說到這裏,杜齊月不想對兩個女兒說謊,尤其是杜德曦,她想讓她知道,就算杜德暉有個浪/蕩玩袴不成器的娘親,也不要輕視,更要她像以前一樣的愛護著杜德暉。

“德暉的親生母親,人就在青城裏。”

“她為什麽不來找?”兩姊妹幾乎異口同聲。

“來,德曦,德暉,娘先問你們一件事,你們喜歡娘嗎?”

“喜歡。”又是異口同聲。

“娘也很喜歡你們兩個好女兒。”杜齊月伸出雙臂,拍拍身邊的兩個小肩頭。“而娘,也很喜歡我的娘,也就是你們的青城奶奶,這回她過世了,娘很傷心,你們都看到了。”

兩姊妹點點頭。

“德暉的親生娘親,她也是這樣。她很愛她的娘親,她的娘親要去很遠很遠的地方,她怕他她娘親年老沒人照顧,所以陪著老人家一起去,這樣就能服侍她娘親的生活起居了。”

“她跟另一個奶奶去很遠很遠的地方?”德暉試圖弄清真相。

“正是。”

“很遠很遠的地方在哪裏?”杜德曦仍有疑問,“紫林?缽優?天方?”

“你‘西洋番國志’都看過了?”杜齊月露出讚許的眼光,笑道:“天方在哪裏,娘也不知道,但妹妹的親生娘親應該沒跑那麽遠。”
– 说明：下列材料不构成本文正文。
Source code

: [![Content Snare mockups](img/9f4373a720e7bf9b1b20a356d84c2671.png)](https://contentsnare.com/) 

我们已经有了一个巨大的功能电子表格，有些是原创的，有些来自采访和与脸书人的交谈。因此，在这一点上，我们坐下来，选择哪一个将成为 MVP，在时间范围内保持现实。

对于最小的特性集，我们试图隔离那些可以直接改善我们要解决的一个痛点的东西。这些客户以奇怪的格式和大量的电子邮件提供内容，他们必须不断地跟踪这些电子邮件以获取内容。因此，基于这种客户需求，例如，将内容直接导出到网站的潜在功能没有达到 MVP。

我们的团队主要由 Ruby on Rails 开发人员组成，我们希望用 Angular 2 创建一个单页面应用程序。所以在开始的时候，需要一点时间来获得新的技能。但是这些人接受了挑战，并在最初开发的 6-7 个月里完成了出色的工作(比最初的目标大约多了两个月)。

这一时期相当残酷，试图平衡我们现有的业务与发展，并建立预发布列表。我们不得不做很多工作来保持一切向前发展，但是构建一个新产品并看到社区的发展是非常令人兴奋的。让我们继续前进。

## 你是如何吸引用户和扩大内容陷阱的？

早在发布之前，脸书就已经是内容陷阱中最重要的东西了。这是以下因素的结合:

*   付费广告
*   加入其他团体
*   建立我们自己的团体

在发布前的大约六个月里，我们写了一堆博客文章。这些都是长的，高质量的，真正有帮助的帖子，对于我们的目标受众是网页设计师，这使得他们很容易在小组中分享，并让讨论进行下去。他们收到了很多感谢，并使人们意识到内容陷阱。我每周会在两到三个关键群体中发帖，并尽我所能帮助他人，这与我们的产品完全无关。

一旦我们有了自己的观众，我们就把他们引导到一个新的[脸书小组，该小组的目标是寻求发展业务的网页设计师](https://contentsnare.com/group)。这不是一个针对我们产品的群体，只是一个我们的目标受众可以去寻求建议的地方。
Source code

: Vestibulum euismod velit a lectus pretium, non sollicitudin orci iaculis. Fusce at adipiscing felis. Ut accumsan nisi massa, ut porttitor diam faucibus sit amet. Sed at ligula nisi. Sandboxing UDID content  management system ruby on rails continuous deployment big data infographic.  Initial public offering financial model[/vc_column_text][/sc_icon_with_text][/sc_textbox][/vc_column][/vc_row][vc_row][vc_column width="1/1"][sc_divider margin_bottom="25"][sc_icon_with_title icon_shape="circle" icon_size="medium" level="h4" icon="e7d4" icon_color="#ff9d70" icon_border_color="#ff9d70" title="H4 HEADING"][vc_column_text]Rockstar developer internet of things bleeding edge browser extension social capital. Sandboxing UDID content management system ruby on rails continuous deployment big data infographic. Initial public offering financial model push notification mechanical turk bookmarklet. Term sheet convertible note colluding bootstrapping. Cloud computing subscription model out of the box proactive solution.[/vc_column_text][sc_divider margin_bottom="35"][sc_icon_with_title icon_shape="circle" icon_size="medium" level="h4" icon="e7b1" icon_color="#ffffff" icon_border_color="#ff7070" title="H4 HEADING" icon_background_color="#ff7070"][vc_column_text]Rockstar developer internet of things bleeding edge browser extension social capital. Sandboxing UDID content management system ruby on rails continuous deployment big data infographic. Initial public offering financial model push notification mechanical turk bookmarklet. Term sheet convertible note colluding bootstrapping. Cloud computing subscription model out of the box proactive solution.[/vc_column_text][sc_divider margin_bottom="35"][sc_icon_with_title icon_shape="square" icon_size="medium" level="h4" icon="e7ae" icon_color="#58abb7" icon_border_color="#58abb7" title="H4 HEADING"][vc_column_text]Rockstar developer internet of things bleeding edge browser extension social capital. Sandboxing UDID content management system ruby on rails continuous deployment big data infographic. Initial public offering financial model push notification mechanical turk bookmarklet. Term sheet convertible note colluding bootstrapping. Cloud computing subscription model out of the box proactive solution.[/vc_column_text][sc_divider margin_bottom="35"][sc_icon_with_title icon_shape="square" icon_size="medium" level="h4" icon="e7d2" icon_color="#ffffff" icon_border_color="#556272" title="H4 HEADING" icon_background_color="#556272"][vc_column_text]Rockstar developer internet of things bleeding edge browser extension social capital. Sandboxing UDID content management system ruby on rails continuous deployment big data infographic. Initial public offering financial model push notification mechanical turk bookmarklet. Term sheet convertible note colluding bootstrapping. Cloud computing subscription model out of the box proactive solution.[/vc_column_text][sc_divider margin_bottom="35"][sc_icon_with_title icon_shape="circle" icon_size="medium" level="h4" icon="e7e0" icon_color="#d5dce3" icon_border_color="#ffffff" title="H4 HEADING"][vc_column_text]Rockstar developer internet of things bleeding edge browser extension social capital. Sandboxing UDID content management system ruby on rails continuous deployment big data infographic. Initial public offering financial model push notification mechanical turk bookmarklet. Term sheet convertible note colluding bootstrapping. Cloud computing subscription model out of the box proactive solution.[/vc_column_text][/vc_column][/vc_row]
“沒跑那麽遠,那跑哪兒去了?”杜德曦還是不滿意娘的解答。

“娘不知道。”

“不回來了?”小德暉也問道。

“娘剛說了,是尚未回來。”

“以後她會回來找我嗎?”

“娘不知道。”

“娘,你見過那個娘嗎?”

“沒有。”

小姐妹倆習慣性地對看一眼,娘這麽有學問,總是有問必答的,而且還能滔滔不絕,答得比她們問的還多,可如今……竟然一問三不知?

杜齊月亦是汗流浹背,這簡直是在應付比特考還艱難的考題。

她這輩子以來,說話向來條理清晰,絕不模棱兩可,更不會說謊,可孩子尚且年幼,她除了盡量語帶保留且婉轉,又要如何將佟家和那個娘的事情說得明白?況且李墨涵從來不願提起這件事,萬一孩子……

“對了,你們可別拿這事去問爹爹。”眼見兩姊妹又要問為什麽。她趕緊接下去道,“爹爹覺得現在還不是跟德暉說這事的好時機,乖,先別問。”

“為什麽?我懂事了呀。”

“是懂事了。”杜齊月微笑摸摸小德暉的頭。“德曦,德暉,娘問你們,你們正在學詩經,有時候翻到後頭,沒有夫子解說,是不是就看不懂其中的意思?”

兩姊妹猛點頭。

“很多事情也是一樣的道理。現在看來,可能很難理解,但過了幾年,年紀大一點了,有了學問,也有了眼界,再來看事情,便明白了。”

兩姊妹越聽越迷糊,不就問那個“娘”在哪裏而已,怎地變成讀書了呢?

“德暉,昕兒也還小,等過幾年了,你們都大了,娘會再找個適當的時機,找你們一起說。”

杜齊月暗自一嘆,唉,這樣可以搪塞過去了吧?現在孩子雖小,但個個都冰雪聰明,尤其好問這點,往往有些讓她招架不住了。

“在那之前,你們也不能跟昕兒說,更不能跟爹爹說,我們才回青城,爹爹他很忙,要照顧你們和弟弟,又要認識咱杜家一大家子的姨姨,舅舅,堂姐妹,堂兄弟的,還得打理宅子裏裏外外的事情,你們都是孝順的好孩子,不要再讓爹爹煩心,好不好?”

“好。”姐妹倆乖巧地應允,她們最聽娘和爹爹的話了。

“德曦,德暉,你們絕不能說這事。”杜齊月再次強調,語氣堅定。“這是我們女子漢之間的約定喔。”

“哇。”小姐妹聽到女子漢三個字,眼睛都亮了。

“咱娘兒擊掌為誓。”杜齊月伸出手掌。

“來了。”德暉立刻將她的手心疊上去,啪的!好一聲響亮。

“我也來。”杜德曦也疊上她的手。

“好女兒。”杜齊月的手掌緊緊握住兩只與她立誓的小手。

青空白雲,原野遼闊,總有一天,孩子們會長大,到了那時,眼界開了,心思寬廣了,今天說不清道不明的事情,以後再一一地為她們道來吧。